**PROBLEM TO SOLVE:** Give back a single figure: the number of lines in the entries below that contain "rozvoz".

**EXCERPTED RECORDS:**
-=-=-=-=-
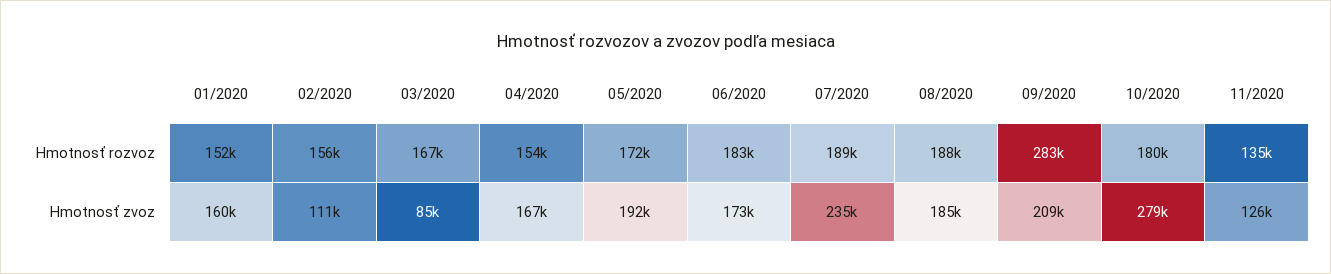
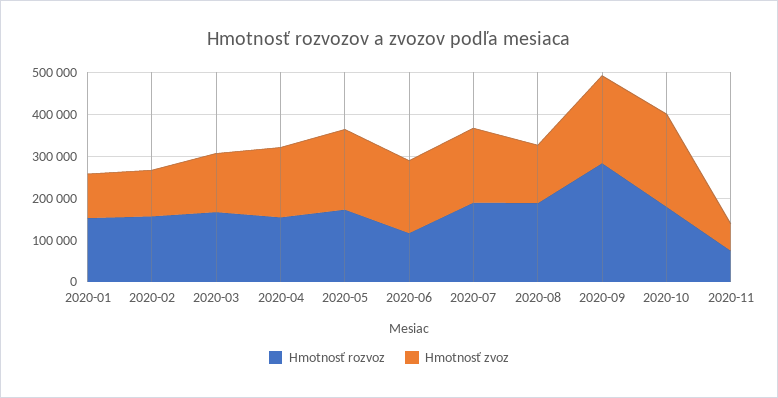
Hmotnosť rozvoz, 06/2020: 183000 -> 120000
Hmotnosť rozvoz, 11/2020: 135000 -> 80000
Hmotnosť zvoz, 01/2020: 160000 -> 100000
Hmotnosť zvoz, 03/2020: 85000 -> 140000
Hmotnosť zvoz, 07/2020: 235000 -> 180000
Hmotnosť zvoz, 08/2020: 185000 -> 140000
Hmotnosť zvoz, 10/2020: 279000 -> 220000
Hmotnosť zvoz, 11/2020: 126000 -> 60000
-=-=-=-=-
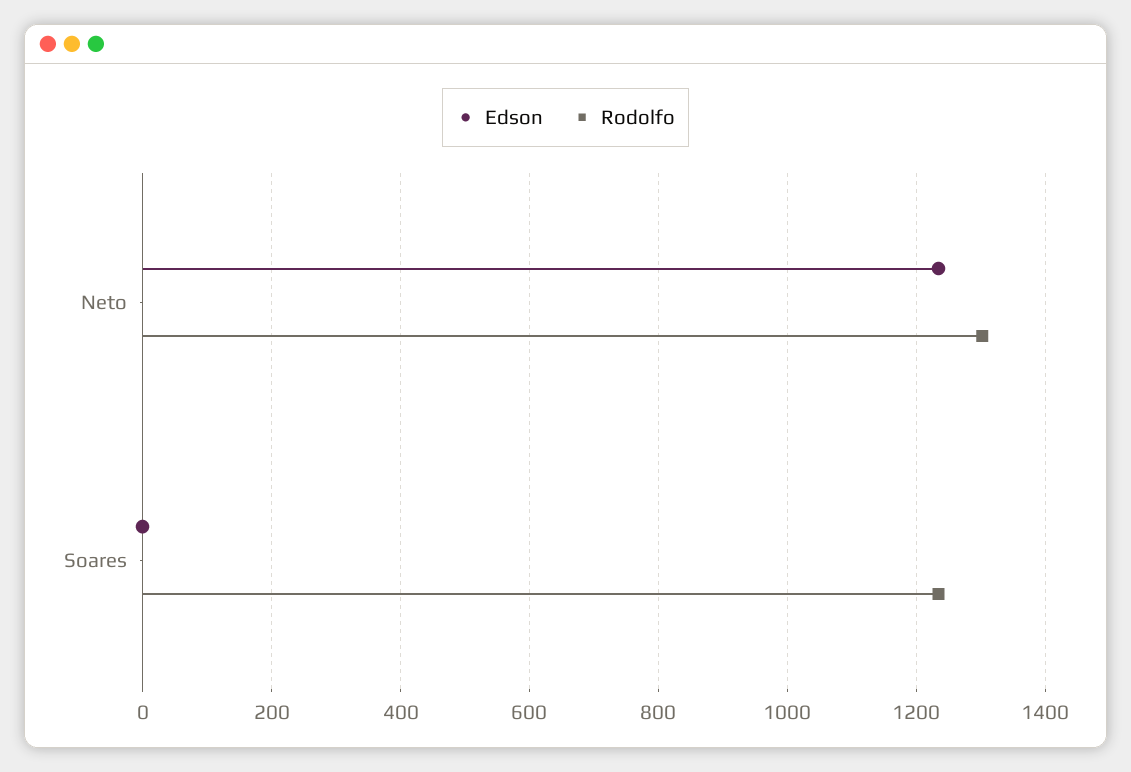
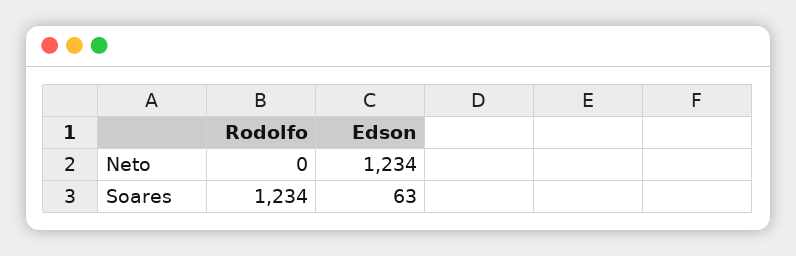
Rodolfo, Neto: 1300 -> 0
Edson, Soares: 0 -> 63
-=-=-=-=-
**ANSWER SPACE:** 2